An angry anti-fascist activist threw a creamy chocolate cake at a top official of Germany’s Left Party at a party congress. The activist says the action was prompted by the politician’s anti-refugee stance.
Sahra Wagenknecht, an outspoken leader of Die Linke’s parliamentary faction, was targeted by an activist who threw a chocolate cake at her face during the party convention in the city of Magdeburg on Saturday.
The cake attack was reinforced by other protesters throwing leaflets all over the place. A security detail took them away, while Wagenknecht was quickly surrounded by fellow party members, who covered her with their jackets in front of the cameras and escorted the MP out of the hall.
“This is an assault not only on Sahra, but an assault on us all,” Die Linke’s party chief Katja Kipping told the convention shortly after the cake attack.

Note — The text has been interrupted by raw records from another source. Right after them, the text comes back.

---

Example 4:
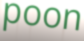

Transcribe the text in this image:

poon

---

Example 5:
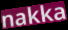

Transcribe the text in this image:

nakka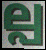
ല്പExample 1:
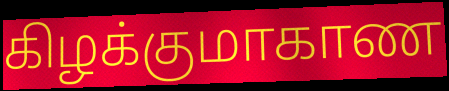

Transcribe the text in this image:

கிழக்குமாகாண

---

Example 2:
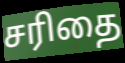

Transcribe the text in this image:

சரிதை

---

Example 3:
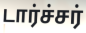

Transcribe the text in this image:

டார்ச்சர்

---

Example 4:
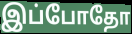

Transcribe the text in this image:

இப்போதோ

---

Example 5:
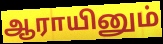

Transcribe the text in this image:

ஆராயினும்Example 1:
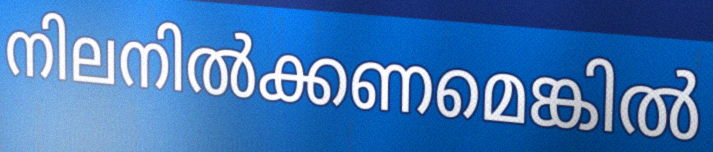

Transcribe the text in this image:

നിലനിൽക്കണമെങ്കിൽ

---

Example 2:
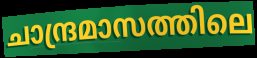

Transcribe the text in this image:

ചാന്ദ്രമാസത്തിലെ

Gregor Gysi, another party heavyweight, wrote on his Facebook that “whoever throws cakes has no arguments,” before adding that actions such as this “have never happened to our party congresses before and must be ruled out in future.”

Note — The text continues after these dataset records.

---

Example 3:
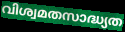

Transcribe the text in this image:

വിശ്വമതസാദ്ധ്യത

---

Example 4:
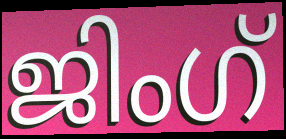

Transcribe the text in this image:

ജിംഗ്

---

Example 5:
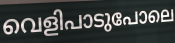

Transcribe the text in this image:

വെളിപാടുപോലെ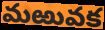
మఱువక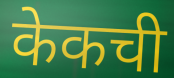
केकची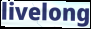
livelongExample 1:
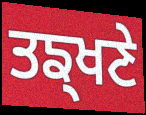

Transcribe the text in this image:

ਤਙ੍ਖਣੇ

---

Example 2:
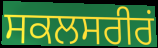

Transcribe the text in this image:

ਸਕਲਸਰੀਰਂ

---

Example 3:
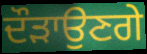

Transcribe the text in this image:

ਦੌੜਾਉਣਗੇ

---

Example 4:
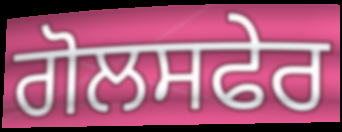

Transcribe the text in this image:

ਗੋਲਸਫੇਰ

Surprisingly, the assault was not orchestrated by the far-right, as it might seem at a glance. The leaflets were signed by an “Anti-fascist cake initiative for the misanthropes,” and equated the left leader Wagenknecht to the rightwing populist AfD party and anti-immigrant PEGIDA movement.
The “anti-fascists” also accused both Die Linke and AfD, the two implacable political rivals, of playing protest agendas and doing nothing to change things. The leaflets claimed, without reference, that Wagenknecht’s husband, “in 2005 and long before the creation of the AfD,” demanded that native Germans be safeguarded from “foreign workers.”
Wagenknecht appeared before the party members shortly afterwards, met by applause and a standing ovation. “Stupid actions like this will not deter me from being actively engaged into policy-making for the Left Party,” she was quoted as saying by Die Welt newspaper.
Earlier in January, Wagenknecht sparked criticism within her own party after she said that there are “limits to Germany’s capacity” to take refugees. “We can’t take one million or more refugees each year,” she said. The top party leader argued that migrants misuse their rights under what she called the “guest law.”